The last time that I sat in a mathematics classroom, I remember imagining how I would teach the lesson if it were my classroom. All through school, I would analyze how teachers delivered their lessons and would think of ways that I could improve the lesson. When I felt that a lesson lacked in engagement, I first considered the content of the lesson, but usually tended to focus on the teacher’s method of delivery. At first, I thought that the teacher’s role was simply to bestow knowledge on his/her students. Over the years, I came to realize how stagnant that description of teaching really was. Instead, I began to see teaching as an increasingly dynamic role in education. The teachers that were more engaging were normally more entertaining. Their lessons did not consist solely of lecturing to their students. They delivered lessons in multiple ways, even offering different ways of explaining the same concept. They shared their excitement for the material and challenged their students to do their best.
Much of what I observed as a student is evident in my own philosophy of teaching. In mathematics, there is more to address than simply showing students how to solve problems. Mathematics is not only a subject that is fundamentally sound in logic, but it provides a catalyst for exploring and appreciating the nature of other subjects. Consequently, the beauty of learning mathematics is in seeing how profoundly it describes the world we experience. Likewise, learning mathematics allows students to reflect on the complex processes of their thought as a series of interrelated logical steps. Thus, teaching mathematics requires more than providing students with the opportunity to apply concepts to real world situations, it requires the teacher to inspire students to see mathematics in every aspect of the world and better understand the mathematical reasoning of their own thought.

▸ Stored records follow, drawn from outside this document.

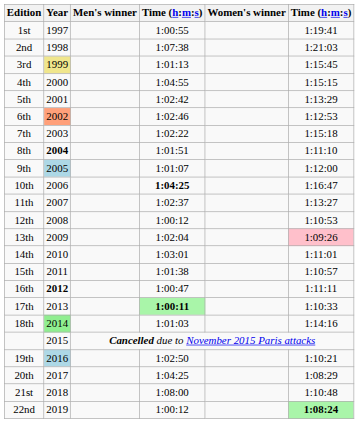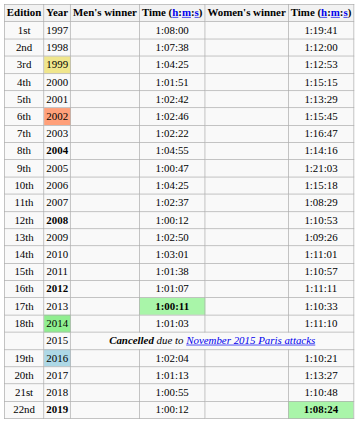1st | column 4: 1:00:55 -> 1:08:00
2nd | column 6: 1:21:03 -> 1:12:00
3rd | column 4: 1:01:13 -> 1:04:25
3rd | column 6: 1:15:45 -> 1:12:53
4th | column 4: 1:04:55 -> 1:01:51
6th | column 6: 1:12:53 -> 1:15:45
7th | column 6: 1:15:18 -> 1:16:47
8th | column 4: 1:01:51 -> 1:04:55
8th | column 6: 1:11:10 -> 1:14:16
9th | Year: lightblue background -> no background
9th | column 4: 1:01:07 -> 1:00:47
9th | column 6: 1:12:00 -> 1:21:03
10th | column 4: bold -> normal
10th | column 6: 1:16:47 -> 1:15:18
11th | column 6: 1:13:27 -> 1:08:29
12th | Year: normal -> bold
13th | column 4: 1:02:04 -> 1:02:50
13th | column 6: pink background -> no background
16th | column 4: 1:00:47 -> 1:01:07
18th | column 6: 1:14:16 -> 1:11:10
19th | column 4: 1:02:50 -> 1:02:04
20th | column 4: 1:04:25 -> 1:01:13
20th | column 6: 1:08:29 -> 1:13:27
21st | column 4: 1:08:00 -> 1:00:55
22nd | Year: normal -> bold
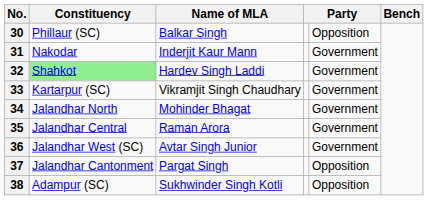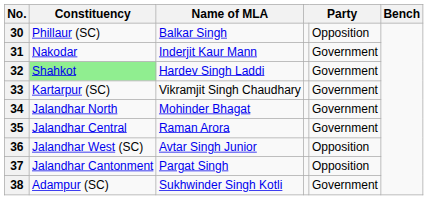36 | column 5: Government -> Opposition
38 | column 5: Opposition -> Government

In order to inspire students to think mathematically, I need to integrate opportunities for students to engage mathematics at different levels and modalities. Experiential learning provides students with the opportunity to engage mathematics kinesthetically by having them apply mathematical concepts to real-life situations. Performance-based tasks allow students to critically analyze mathematical situations in collaboration with the efforts of their peers. This collaboration drives peer learning as students engage a particular task and work with their peers on developing an optimal solution. Even though mathematics may not seem to be the most likely subject for including English language development, it does provide an excellent means for developing English language proficiency while fostering mathematical fluency. Using collaborative models that thrive on problem-based and project-based learning are ideal ways of engaging students through social interaction, while providing a way to formatively assess the students’ understanding of the material. As I continue to develop my skills as an educator, I will always need to update my knowledge of current pedagogical trends, explore opportunities for collaborating with other educators in the same content area, and be consistently open to engaging students in mathematics through a process of learning that not only teaches them mathematics, but inspires them to think mathematically.